News Release

Fish may show how nature diversifies

Peer-Reviewed Publication

Howard Hughes Medical Institute

December 20, 2001 – Although the threespine stickleback fish has been celebrated on the currency of the Netherlands and been a star of a pioneering 1928 French documentary film, the fish has found its most receptive audience with biologists, who have been studying it for more than 100 years. In what may be its most important role yet, the stickleback is being used as a model by researchers at the Howard Hughes Medical Institute (HHMI) at Stanford University to track the genetic changes that define a species, a puzzle that until now could not be tested experimentally in vertebrate animals.

In the December 20, 2001, issue of the journal Nature, HHMI investigator David M. Kingsley, HHMI associate Catherine L. Peichel and their colleagues at Stanford, the University of Wisconsin, Eau Claire, and the University of British Columbia, report the creation of a genetic map of the fish that will make it possible for Kingsley’s lab and others to tie behavioral, ecological, morphological and physiological differences among the various species of sticklebacks to changes in the genome.

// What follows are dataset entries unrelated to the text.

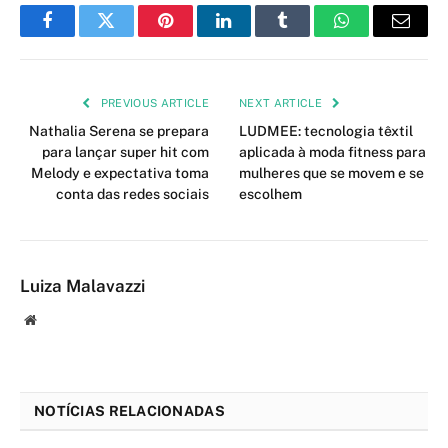
Facebook
Twitter
Pinterest
LinkedIn
Tumblr
WhatsApp
Email
PREVIOUS ARTICLE
NEXT ARTICLE
Nathalia Serena se prepara
LUDMEE: tecnologia têxtil
para lançar super hit com
aplicada à moda fitness para
Melody e expectativa toma
mulheres que se movem e se
conta das redes sociais
escolhem
Luiza Malavazzi
Website
NOTÍCIAS RELACIONADAS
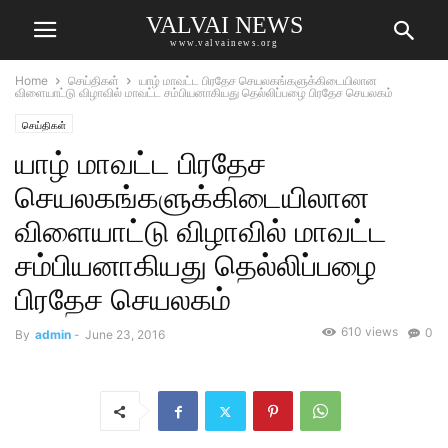
VALVAI NEWS
www.valvainews.org
Home
செய்திகள்
யாழ் மாவட்ட பிரதேச செயலகங்களுக்கிடையிலான
விளையாட்டு விழாவில் மாவட்ட சம்பியனாகியது தெல்லிப்பழை பிரதேச செயலகம்
செய்திகள்
யாழ் மாவட்ட பிரதேச
செயலகங்களுக்கிடையிலான
விளையாட்டு விழாவில் மாவட்ட
சம்பியனாகியது தெல்லிப்பழை
பிரதேச செயலகம்
610 views
0
By
admin
-
June 23, 2016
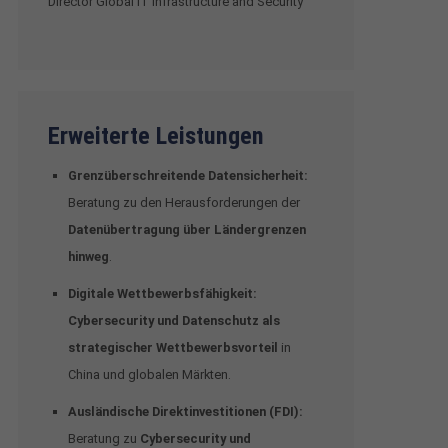
Director Global IT Infrastructure and Security
Erweiterte Leistungen
Grenzüberschreitende Datensicherheit:
Beratung zu den Herausforderungen der
Datenübertragung über Ländergrenzen
hinweg
.
Digitale Wettbewerbsfähigkeit:
Cybersecurity und Datenschutz als
strategischer Wettbewerbsvorteil
in
China und globalen Märkten.
Ausländische Direktinvestitionen (FDI):
Beratung zu
Cybersecurity und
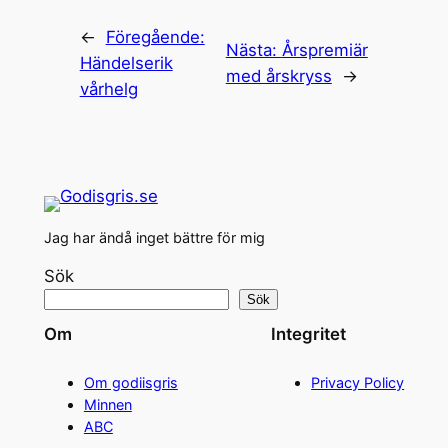
←
Föregående:
Nästa:
Årspremiär
Händelserik
med årskryss
→
vårhelg
Jag har ändå inget bättre för mig
Sök
Sök
Om
Integritet
Om godiisgris
Privacy Policy
Minnen
ABC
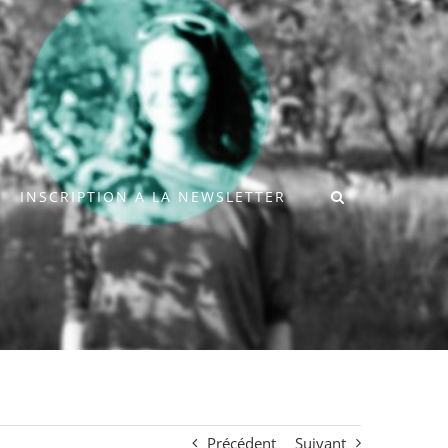
INSCRIPTION A LA NEWSLETTER
Précédent
Suivant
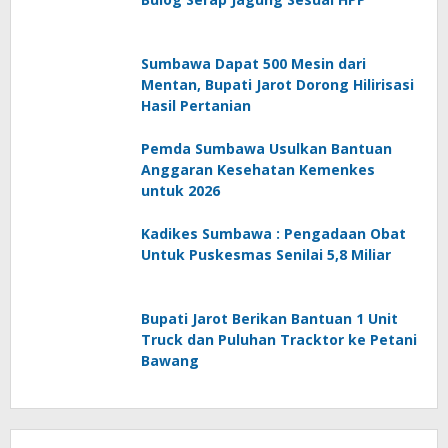
Sumbawa Dapat 500 Mesin dari
Mentan, Bupati Jarot Dorong Hilirisasi
Hasil Pertanian
Pemda Sumbawa Usulkan Bantuan
Anggaran Kesehatan Kemenkes
untuk 2026
Kadikes Sumbawa : Pengadaan Obat
Untuk Puskesmas Senilai 5,8 Miliar
Bupati Jarot Berikan Bantuan 1 Unit
Truck dan Puluhan Tracktor ke Petani
Bawang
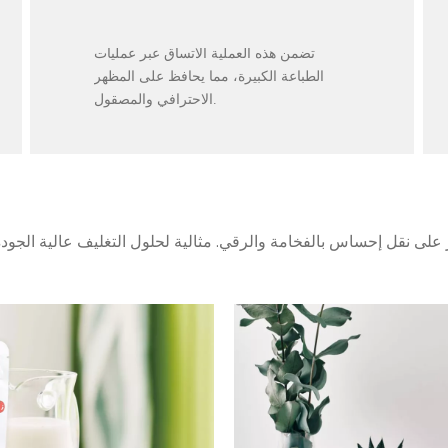
جودة متسقة
تضمن هذه العملية الاتساق عبر عمليات
الطباعة الكبيرة، مما يحافظ على المظهر
الاحترافي والمصقول.
ى نقل إحساس بالفخامة والرقي. مثالية لحلول التغليف عالية الجودة 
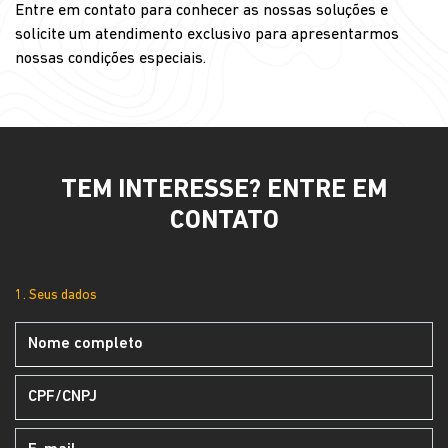
Entre em contato para conhecer as nossas soluções e
solicite um atendimento exclusivo para apresentarmos
nossas condições especiais.
TEM INTERESSE? ENTRE EM
CONTATO
1. Seus dados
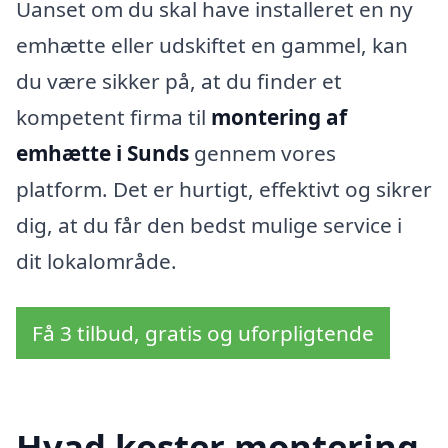
Uanset om du skal have installeret en ny
emhætte eller udskiftet en gammel, kan
du være sikker på, at du finder et
kompetent firma til
montering af
emhætte i Sunds
gennem vores
platform. Det er hurtigt, effektivt og sikrer
dig, at du får den bedst mulige service i
dit lokalområde.
Få 3 tilbud, gratis og uforpligtende
Hvad koster montering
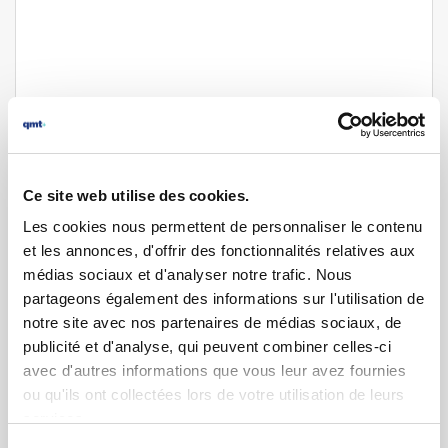
Ce site web utilise des cookies.
Les cookies nous permettent de personnaliser le contenu
et les annonces, d'offrir des fonctionnalités relatives aux
médias sociaux et d'analyser notre trafic. Nous
partageons également des informations sur l'utilisation de
notre site avec nos partenaires de médias sociaux, de
Contrôle qualité horloger
publicité et d'analyse, qui peuvent combiner celles-ci
Mesures et contrôles spécifiques à
avec d'autres informations que vous leur avez fournies
l’horlogerie
ou qu'ils ont collectées lors de votre utilisation de leurs
services.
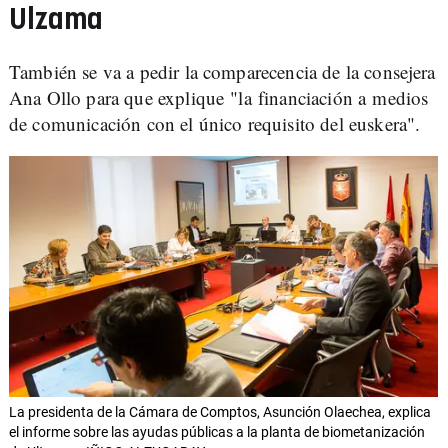
Ulzama
También se va a pedir la comparecencia de la consejera
Ana Ollo para que explique "la financiación a medios
de comunicación con el único requisito del euskera".
La presidenta de la Cámara de Comptos, Asunción Olaechea, explica
el informe sobre las ayudas públicas a la planta de biometanización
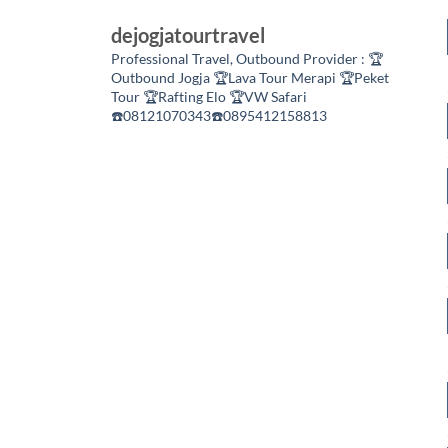
dejogjatourtravel
Professional Travel,
Outbound Provider :
🏆
Outbound Jogja
🏆Lava Tour Merapi
🏆Peket
Tour
🏆Rafting Elo
🏆VW Safari
☎️08121070343☎️0895412158813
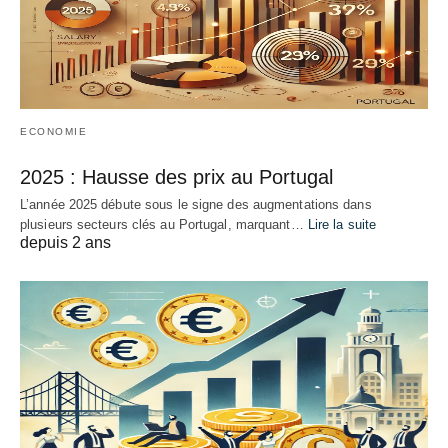
ECONOMIE
2025 : Hausse des prix au Portugal
L’année 2025 débute sous le signe des augmentations dans
plusieurs secteurs clés au Portugal, marquant…
Lire la suite
depuis 2 ans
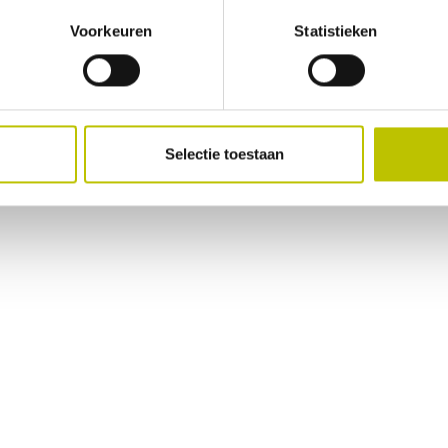
Geen beoordelingen gevonden. Deel als eerste je inz
Voorkeuren
Statistieken
Selectie toestaan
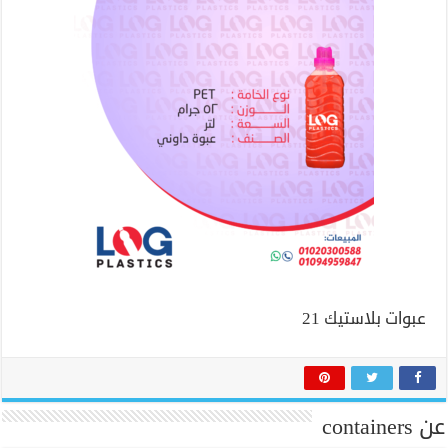
عبوات بلاستيك 21
عن containers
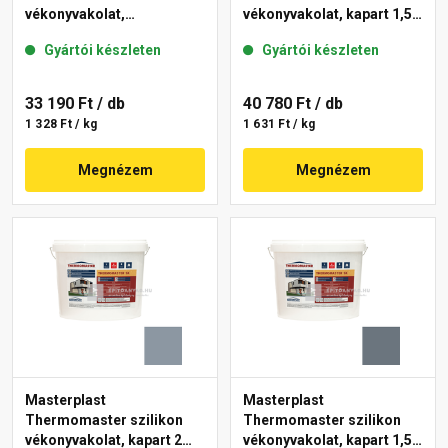
vékonyvakolat,
vékonyvakolat, kapart 1,5
gördülőszemcsés 2 mm
mm 50-C 25 kg
Gyártói készleten
Gyártói készleten
50-F 25 kg
33 190 Ft
/ db
40 780 Ft
/ db
1 328 Ft / kg
1 631 Ft / kg
Megnézem
Megnézem
Masterplast
Masterplast
Thermomaster szilikon
Thermomaster szilikon
vékonyvakolat, kapart 2
vékonyvakolat, kapart 1,5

“We see this as our chance to find out how many genetic changes it takes to evolve new traits,” said Kingsley. “Using this method we can ask which genes or developmental pathways nature uses to create a new species.”

The scientists were able to study the molecular evolution of the threespine stickleback due to its recent evolution since the end of the last Ice Age, which occurred 15,000 years ago. When the giant glaciers melted, they created thousands of lakes and streams in North America, Europe, and Asia. These waters were colonized by the stickleback’s marine ancestors, which adapted to life in fresh water. The spiny fish, which are one- to six-inches long, were remarkably successful in adapting to various niches in their new habitats.

“The fish have evolved so recently that it is still possible to carry out crosses between the new species using artificial fertilization,” said Kingsley. “This makes it possible to use genetics to study the number and location of genetic changes that are responsible for evolutionary change.”

The isolated pockets of sticklebacks have created thousands of evolutionary experiments, he added. By studying the genetic variation among various species, Kingsley said it should be possible to discover how evolution generates new species adapted to life in different environments.

As a first test of the new genetic map, Kingsley and his associates crossed two species of sticklebacks that live in Priest Lake in British Columbia. One species inhabits the grassy, murky lake bottom near shore, while the other lives mainly in the open water. The two species don’t interbreed in the wild and look dissimilar. The species that lives near shore, for example, has less body armor and a thicker body. The species that lives in open water more closely resembles the ancestral form, which still lives in the open ocean, and has larger eyes, a longer snout and jaw, and more numerous gill rakers for filter feeding.

When the researchers looked at the spectrum of skeletal changes between the species, they saw two phenomena. First, they discovered that different chromosome regions control the development of different parts of the fish skeleton. Even parts of the skeleton that are in close proximity to each other are controlled by different regions of the genome.

“This makes sense because when you think about the diversity of size and shape among different animals, it is clear that vertebrates have to be able to independently modify the size and shape of individual skeletal features,” said Kingsley.

Second, the researchers discovered that the longest spine on the fishes’ back and the single spine projecting from its belly, whose lengths are highly correlated, are also linked genetically in a single chromosome region.

“The fish use these spines for defense against predators,” said Kingsley. “The total length of these spines sets the cross-sectional diameter of the fish, which helps determine whether or not they get eaten by predators like trout. Having both spine lengths controlled by the same genetic region may help explain how the fish achieve useful modifications of these functionally related skeletal structures.”

The overall results point to many different chromosome regions that affect specific aspects of skeletal anatomy in sticklebacks and reveal a flexible genetic system for independent modification of the size and number of different feeding and armor structures, the authors report. But perhaps more important, said Kingsley, is the creation of a resource that will help bring together a large body of ecological work with the tools of modern genomics to create a new major model organism for the study of evolution of species.

“There is a lot of interest right now in comparative genomics,” said Kingsley. “But for most of the species proposed to be studied, the timescale of evolutionary divergence is enormous, making it difficult to sort out which genetic changes are truly responsible for species differences. In contrast with the sticklebacks, this genetic approach lets the organism tell us where the relevant genes are. Rather than betting on a favorite gene being important, we let the fish tell us which chromosome regions we should pay attention to. Those regions can then be studied in detail to identify the molecular basis of evolutionary changes in vertebrates.”